🤖 AI Summary
Existing code agents struggle to balance long-horizon repository state reasoning with disciplined tool usage. This work proposes a training-free parameter editing approach that injects the reasoning capabilities of a Thinking model into an Instruct model via null-space editing, while preserving the latter’s tool-following proficiency. The method innovatively constructs a pool of reasoning-editing directions from the weight differences between the two model types and integrates magnitude-threshold denoising, conservative Taylor gating, and progressive Sigmoid projection to achieve efficient and controllable capability fusion. Evaluated on Roo-Eval, SWE-bench-Verified, and Terminal-Bench v2, the approach substantially outperforms individual models—boosting pass@1 accuracy by up to 19.5%—and consistently surpasses alternative fusion strategies.
📝 Abstract
Code agents must both reason over long-horizon repository state and obey strict tool-use protocols. In paired Instruct/Thinking checkpoints, these capabilities are complementary but misaligned.

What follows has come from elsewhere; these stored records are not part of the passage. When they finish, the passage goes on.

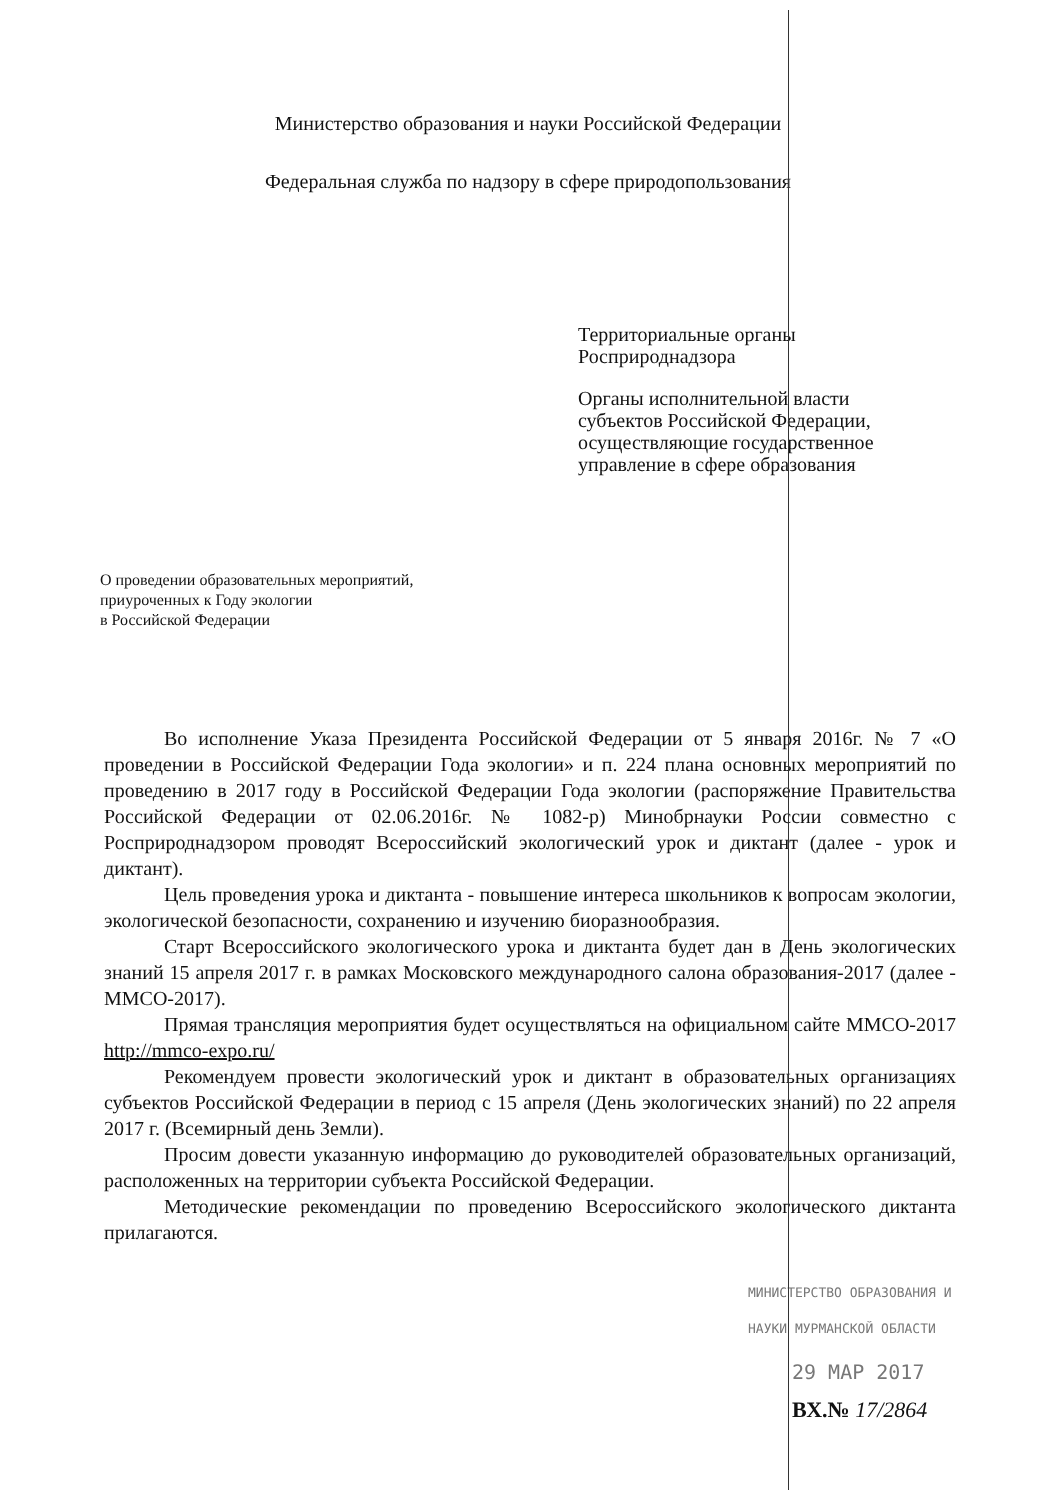Министерство образования и науки Российской Федерации
Федеральная служба по надзору в сфере природопользования
Территориальные органы
Росприроднадзора
Органы исполнительной власти
субъектов Российской Федерации,
осуществляющие государственное
управление в сфере образования
О проведении образовательных мероприятий,
приуроченных к Году экологии
в Российской Федерации
Во исполнение Указа Президента Российской Федерации от 5 января 2016г. № 7 «О проведении в Российской Федерации Года экологии» и п. 224 плана основных мероприятий по проведению в 2017 году в Российской Федерации Года экологии (распоряжение Правительства Российской Федерации от 02.06.2016г. № 1082-р) Минобрнауки России совместно с Росприроднадзором проводят Всероссийский экологический урок и диктант (далее - урок и диктант).
Цель проведения урока и диктанта - повышение интереса школьников к вопросам экологии, экологической безопасности, сохранению и изучению биоразнообразия.
Старт Всероссийского экологического урока и диктанта будет дан в День экологических знаний 15 апреля 2017 г. в рамках Московского международного салона образования-2017 (далее - ММСО-2017).
Прямая трансляция мероприятия будет осуществляться на официальном сайте ММСО-2017 http://mmco-expo.ru/
Рекомендуем провести экологический урок и диктант в образовательных организациях субъектов Российской Федерации в период с 15 апреля (День экологических знаний) по 22 апреля 2017 г. (Всемирный день Земли).
Просим довести указанную информацию до руководителей образовательных организаций, расположенных на территории субъекта Российской Федерации.
Методические рекомендации по проведению Всероссийского экологического диктанта прилагаются.
МИНИСТЕРСТВО ОБРАЗОВАНИЯ И
НАУКИ МУРМАНСКОЙ ОБЛАСТИ
29 МАР 2017
ВХ.№ 17/2864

The Instruct model is concise and tool-disciplined, whereas the Thinking model offers stronger planning and recovery behavior but often over-deliberates and degrades agent performance. We present CRANE (Constrained Reasoning Injection for Code Agents via Nullspace Editing), a training-free parameter-editing method that treats the Thinking-Instruct delta as a directional pool of candidate reasoning edits for the Instruct backbone. CRANE combines magnitude thresholding to denoise the delta, a Conservative Taylor Gate to retain edits that are jointly beneficial for reasoning transfer and tool-use preservation, and Graduated Sigmoidal Projection to suppress format-critical update directions. By merging paired Instruct and Thinking checkpoints, CRANE delivers strong gains over either individual model while preserving Instruct-level efficiency: on Roo-Eval it achieves pass1 of 66.2% (+19.5%) for Qwen3-30B-A3B and 81.5% (+8.7%) for Qwen3-Next-80B-A3B; on SWE-bench-Verified it resolves up to 14 additional instances at both scales (122/500 and 180/500); and on Terminal-Bench v2 it improves pass1/pass5 by up to 2.3%/7.8%, reaching 7.6%/17.9% and 14.8%/30.3%, respectively, consistently outperforming alternative merging strategies across all three benchmarks.